--- Task directions ---
Each entry, as given, must be output unchanged.

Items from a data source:
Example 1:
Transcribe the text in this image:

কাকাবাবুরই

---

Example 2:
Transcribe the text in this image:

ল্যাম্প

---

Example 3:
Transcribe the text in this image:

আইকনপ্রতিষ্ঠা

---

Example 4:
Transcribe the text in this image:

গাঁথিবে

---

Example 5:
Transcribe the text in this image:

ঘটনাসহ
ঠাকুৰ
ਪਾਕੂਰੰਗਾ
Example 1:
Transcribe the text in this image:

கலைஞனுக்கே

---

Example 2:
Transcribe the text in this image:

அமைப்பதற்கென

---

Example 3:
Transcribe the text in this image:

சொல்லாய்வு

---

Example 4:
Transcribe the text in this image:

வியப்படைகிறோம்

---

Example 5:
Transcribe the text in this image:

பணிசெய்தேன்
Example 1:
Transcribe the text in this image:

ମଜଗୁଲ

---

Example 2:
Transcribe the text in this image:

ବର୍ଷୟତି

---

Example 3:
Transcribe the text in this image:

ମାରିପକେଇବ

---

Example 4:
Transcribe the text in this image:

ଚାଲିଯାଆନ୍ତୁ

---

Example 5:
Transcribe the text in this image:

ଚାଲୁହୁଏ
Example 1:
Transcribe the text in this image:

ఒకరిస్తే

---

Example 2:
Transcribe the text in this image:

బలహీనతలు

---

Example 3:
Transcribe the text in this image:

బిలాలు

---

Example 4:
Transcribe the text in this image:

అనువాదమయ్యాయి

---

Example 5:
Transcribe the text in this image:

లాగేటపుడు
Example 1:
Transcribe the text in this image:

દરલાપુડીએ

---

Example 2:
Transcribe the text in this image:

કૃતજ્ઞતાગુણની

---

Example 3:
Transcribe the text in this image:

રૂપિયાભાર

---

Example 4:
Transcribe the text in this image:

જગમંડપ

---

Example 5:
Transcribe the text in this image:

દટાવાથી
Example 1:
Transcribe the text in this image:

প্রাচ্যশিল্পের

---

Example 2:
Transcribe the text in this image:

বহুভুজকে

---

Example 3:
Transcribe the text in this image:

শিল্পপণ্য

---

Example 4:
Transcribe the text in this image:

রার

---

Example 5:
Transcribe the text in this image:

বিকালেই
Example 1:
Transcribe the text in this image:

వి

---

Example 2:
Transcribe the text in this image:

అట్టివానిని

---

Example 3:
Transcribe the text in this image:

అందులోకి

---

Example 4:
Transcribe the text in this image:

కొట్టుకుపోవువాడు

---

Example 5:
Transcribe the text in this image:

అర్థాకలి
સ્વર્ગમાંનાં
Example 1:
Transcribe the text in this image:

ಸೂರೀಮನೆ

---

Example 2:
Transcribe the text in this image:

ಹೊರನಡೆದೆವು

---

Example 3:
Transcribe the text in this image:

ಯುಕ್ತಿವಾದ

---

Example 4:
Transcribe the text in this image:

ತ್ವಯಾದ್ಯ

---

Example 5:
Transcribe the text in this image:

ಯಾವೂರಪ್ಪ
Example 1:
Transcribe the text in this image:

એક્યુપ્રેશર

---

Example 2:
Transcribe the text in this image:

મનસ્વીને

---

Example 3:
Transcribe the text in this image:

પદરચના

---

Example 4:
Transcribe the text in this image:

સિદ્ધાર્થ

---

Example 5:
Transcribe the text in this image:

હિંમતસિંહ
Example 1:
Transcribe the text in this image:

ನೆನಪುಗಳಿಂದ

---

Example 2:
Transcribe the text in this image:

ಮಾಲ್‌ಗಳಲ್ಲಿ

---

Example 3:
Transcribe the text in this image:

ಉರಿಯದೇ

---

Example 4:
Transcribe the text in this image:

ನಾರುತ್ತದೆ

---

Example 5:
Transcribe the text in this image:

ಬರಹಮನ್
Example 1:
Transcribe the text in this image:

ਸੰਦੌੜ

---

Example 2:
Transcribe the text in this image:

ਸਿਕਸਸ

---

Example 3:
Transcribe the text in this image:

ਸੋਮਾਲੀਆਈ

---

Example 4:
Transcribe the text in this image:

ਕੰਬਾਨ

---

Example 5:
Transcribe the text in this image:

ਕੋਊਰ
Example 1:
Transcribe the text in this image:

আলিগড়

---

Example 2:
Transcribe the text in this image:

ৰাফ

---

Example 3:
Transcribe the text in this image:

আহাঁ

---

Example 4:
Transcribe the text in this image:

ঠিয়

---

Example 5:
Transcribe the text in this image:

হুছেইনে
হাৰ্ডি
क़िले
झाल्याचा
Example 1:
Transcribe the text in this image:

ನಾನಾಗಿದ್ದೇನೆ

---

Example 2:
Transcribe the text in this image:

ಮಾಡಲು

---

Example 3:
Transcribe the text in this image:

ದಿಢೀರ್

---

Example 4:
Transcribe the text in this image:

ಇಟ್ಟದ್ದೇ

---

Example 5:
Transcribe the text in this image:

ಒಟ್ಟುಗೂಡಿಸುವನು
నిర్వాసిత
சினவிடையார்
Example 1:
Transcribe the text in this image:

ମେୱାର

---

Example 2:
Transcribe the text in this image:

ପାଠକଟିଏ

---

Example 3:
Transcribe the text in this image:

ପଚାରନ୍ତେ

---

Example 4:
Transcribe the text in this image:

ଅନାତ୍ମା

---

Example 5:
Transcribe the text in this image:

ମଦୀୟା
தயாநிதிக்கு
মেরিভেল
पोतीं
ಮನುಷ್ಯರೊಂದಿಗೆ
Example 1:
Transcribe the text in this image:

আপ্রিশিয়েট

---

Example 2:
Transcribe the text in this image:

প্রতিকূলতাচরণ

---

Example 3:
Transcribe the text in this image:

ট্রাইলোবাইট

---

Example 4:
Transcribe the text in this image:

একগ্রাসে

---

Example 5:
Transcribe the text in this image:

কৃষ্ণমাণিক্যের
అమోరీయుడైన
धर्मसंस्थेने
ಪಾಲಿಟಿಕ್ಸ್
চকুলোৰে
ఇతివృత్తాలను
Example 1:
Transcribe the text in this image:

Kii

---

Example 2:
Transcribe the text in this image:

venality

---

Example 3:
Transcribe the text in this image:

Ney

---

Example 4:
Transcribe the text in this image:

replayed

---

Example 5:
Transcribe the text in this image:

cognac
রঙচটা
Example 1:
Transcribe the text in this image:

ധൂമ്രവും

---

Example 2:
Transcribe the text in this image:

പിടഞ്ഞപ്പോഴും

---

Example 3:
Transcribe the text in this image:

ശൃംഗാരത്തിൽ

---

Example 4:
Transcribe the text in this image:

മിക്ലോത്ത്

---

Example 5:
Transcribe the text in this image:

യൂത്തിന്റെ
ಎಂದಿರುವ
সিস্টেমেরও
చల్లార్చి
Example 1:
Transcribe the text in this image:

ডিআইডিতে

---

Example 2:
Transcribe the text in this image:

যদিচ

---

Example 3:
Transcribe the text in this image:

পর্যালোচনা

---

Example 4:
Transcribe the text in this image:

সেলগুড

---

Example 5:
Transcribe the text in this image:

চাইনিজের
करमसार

--- Reply ---
Example 1:
Transcribe the text in this image:

কাকাবাবুরই

---

Example 2:
Transcribe the text in this image:

ল্যাম্প

---

Example 3:
Transcribe the text in this image:

আইকনপ্রতিষ্ঠা

---

Example 4:
Transcribe the text in this image:

গাঁথিবে

---

Example 5:
Transcribe the text in this image:

ঘটনাসহ
ঠাকুৰ
ਪਾਕੂਰੰਗਾ
Example 1:
Transcribe the text in this image:

கலைஞனுக்கே

---

Example 2:
Transcribe the text in this image:

அமைப்பதற்கென

---

Example 3:
Transcribe the text in this image:

சொல்லாய்வு

---

Example 4:
Transcribe the text in this image:

வியப்படைகிறோம்

---

Example 5:
Transcribe the text in this image:

பணிசெய்தேன்
Example 1:
Transcribe the text in this image:

ମଜଗୁଲ

---

Example 2:
Transcribe the text in this image:

ବର୍ଷୟତି

---

Example 3:
Transcribe the text in this image:

ମାରିପକେଇବ

---

Example 4:
Transcribe the text in this image:

ଚାଲିଯାଆନ୍ତୁ

---

Example 5:
Transcribe the text in this image:

ଚାଲୁହୁଏ
Example 1:
Transcribe the text in this image:

ఒకరిస్తే

---

Example 2:
Transcribe the text in this image:

బలహీనతలు

---

Example 3:
Transcribe the text in this image:

బిలాలు

---

Example 4:
Transcribe the text in this image:

అనువాదమయ్యాయి

---

Example 5:
Transcribe the text in this image:

లాగేటపుడు
Example 1:
Transcribe the text in this image:

દરલાપુડીએ

---

Example 2:
Transcribe the text in this image:

કૃતજ્ઞતાગુણની

---

Example 3:
Transcribe the text in this image:

રૂપિયાભાર

---

Example 4:
Transcribe the text in this image:

જગમંડપ

---

Example 5:
Transcribe the text in this image:

દટાવાથી
Example 1:
Transcribe the text in this image:

প্রাচ্যশিল্পের

---

Example 2:
Transcribe the text in this image:

বহুভুজকে

---

Example 3:
Transcribe the text in this image:

শিল্পপণ্য

---

Example 4:
Transcribe the text in this image:

রার

---

Example 5:
Transcribe the text in this image:

বিকালেই
Example 1:
Transcribe the text in this image:

వి

---

Example 2:
Transcribe the text in this image:

అట్టివానిని

---

Example 3:
Transcribe the text in this image:

అందులోకి

---

Example 4:
Transcribe the text in this image:

కొట్టుకుపోవువాడు

---

Example 5:
Transcribe the text in this image:

అర్థాకలి
સ્વર્ગમાંનાં
Example 1:
Transcribe the text in this image:

ಸೂರೀಮನೆ

---

Example 2:
Transcribe the text in this image:

ಹೊರನಡೆದೆವು

---

Example 3:
Transcribe the text in this image:

ಯುಕ್ತಿವಾದ

---

Example 4:
Transcribe the text in this image:

ತ್ವಯಾದ್ಯ

---

Example 5:
Transcribe the text in this image:

ಯಾವೂರಪ್ಪ
Example 1:
Transcribe the text in this image:

એક્યુપ્રેશર

---

Example 2:
Transcribe the text in this image:

મનસ્વીને

---

Example 3:
Transcribe the text in this image:

પદરચના

---

Example 4:
Transcribe the text in this image:

સિદ્ધાર્થ

---

Example 5:
Transcribe the text in this image:

હિંમતસિંહ
Example 1:
Transcribe the text in this image:

ನೆನಪುಗಳಿಂದ

---

Example 2:
Transcribe the text in this image:

ಮಾಲ್‌ಗಳಲ್ಲಿ

---

Example 3:
Transcribe the text in this image:

ಉರಿಯದೇ

---

Example 4:
Transcribe the text in this image:

ನಾರುತ್ತದೆ

---

Example 5:
Transcribe the text in this image:

ಬರಹಮನ್
Example 1:
Transcribe the text in this image:

ਸੰਦੌੜ

---

Example 2:
Transcribe the text in this image:

ਸਿਕਸਸ

---

Example 3:
Transcribe the text in this image:

ਸੋਮਾਲੀਆਈ

---

Example 4:
Transcribe the text in this image:

ਕੰਬਾਨ

---

Example 5:
Transcribe the text in this image:

ਕੋਊਰ
Example 1:
Transcribe the text in this image:

আলিগড়

---

Example 2:
Transcribe the text in this image:

ৰাফ

---

Example 3:
Transcribe the text in this image:

আহাঁ

---

Example 4:
Transcribe the text in this image:

ঠিয়

---

Example 5:
Transcribe the text in this image:

হুছেইনে
হাৰ্ডি
क़िले
झाल्याचा
Example 1:
Transcribe the text in this image:

ನಾನಾಗಿದ್ದೇನೆ

---

Example 2:
Transcribe the text in this image:

ಮಾಡಲು

---

Example 3:
Transcribe the text in this image:

ದಿಢೀರ್

---

Example 4:
Transcribe the text in this image:

ಇಟ್ಟದ್ದೇ

---

Example 5:
Transcribe the text in this image:

ಒಟ್ಟುಗೂಡಿಸುವನು
నిర్వాసిత
சினவிடையார்
Example 1:
Transcribe the text in this image:

ମେୱାର

---

Example 2:
Transcribe the text in this image:

ପାଠକଟିଏ

---

Example 3:
Transcribe the text in this image:

ପଚାରନ୍ତେ

---

Example 4:
Transcribe the text in this image:

ଅନାତ୍ମା

---

Example 5:
Transcribe the text in this image:

ମଦୀୟା
தயாநிதிக்கு
মেরিভেল
पोतीं
ಮನುಷ್ಯರೊಂದಿಗೆ
Example 1:
Transcribe the text in this image:

আপ্রিশিয়েট

---

Example 2:
Transcribe the text in this image:

প্রতিকূলতাচরণ

---

Example 3:
Transcribe the text in this image:

ট্রাইলোবাইট

---

Example 4:
Transcribe the text in this image:

একগ্রাসে

---

Example 5:
Transcribe the text in this image:

কৃষ্ণমাণিক্যের
అమోరీయుడైన
धर्मसंस्थेने
ಪಾಲಿಟಿಕ್ಸ್
চকুলোৰে
ఇతివృత్తాలను
Example 1:
Transcribe the text in this image:

Kii

---

Example 2:
Transcribe the text in this image:

venality

---

Example 3:
Transcribe the text in this image:

Ney

---

Example 4:
Transcribe the text in this image:

replayed

---

Example 5:
Transcribe the text in this image:

cognac
রঙচটা
Example 1:
Transcribe the text in this image:

ധൂമ്രവും

---

Example 2:
Transcribe the text in this image:

പിടഞ്ഞപ്പോഴും

---

Example 3:
Transcribe the text in this image:

ശൃംഗാരത്തിൽ

---

Example 4:
Transcribe the text in this image:

മിക്ലോത്ത്

---

Example 5:
Transcribe the text in this image:

യൂത്തിന്റെ
ಎಂದಿರುವ
সিস্টেমেরও
చల్లార్చి
Example 1:
Transcribe the text in this image:

ডিআইডিতে

---

Example 2:
Transcribe the text in this image:

যদিচ

---

Example 3:
Transcribe the text in this image:

পর্যালোচনা

---

Example 4:
Transcribe the text in this image:

সেলগুড

---

Example 5:
Transcribe the text in this image:

চাইনিজের
करमसार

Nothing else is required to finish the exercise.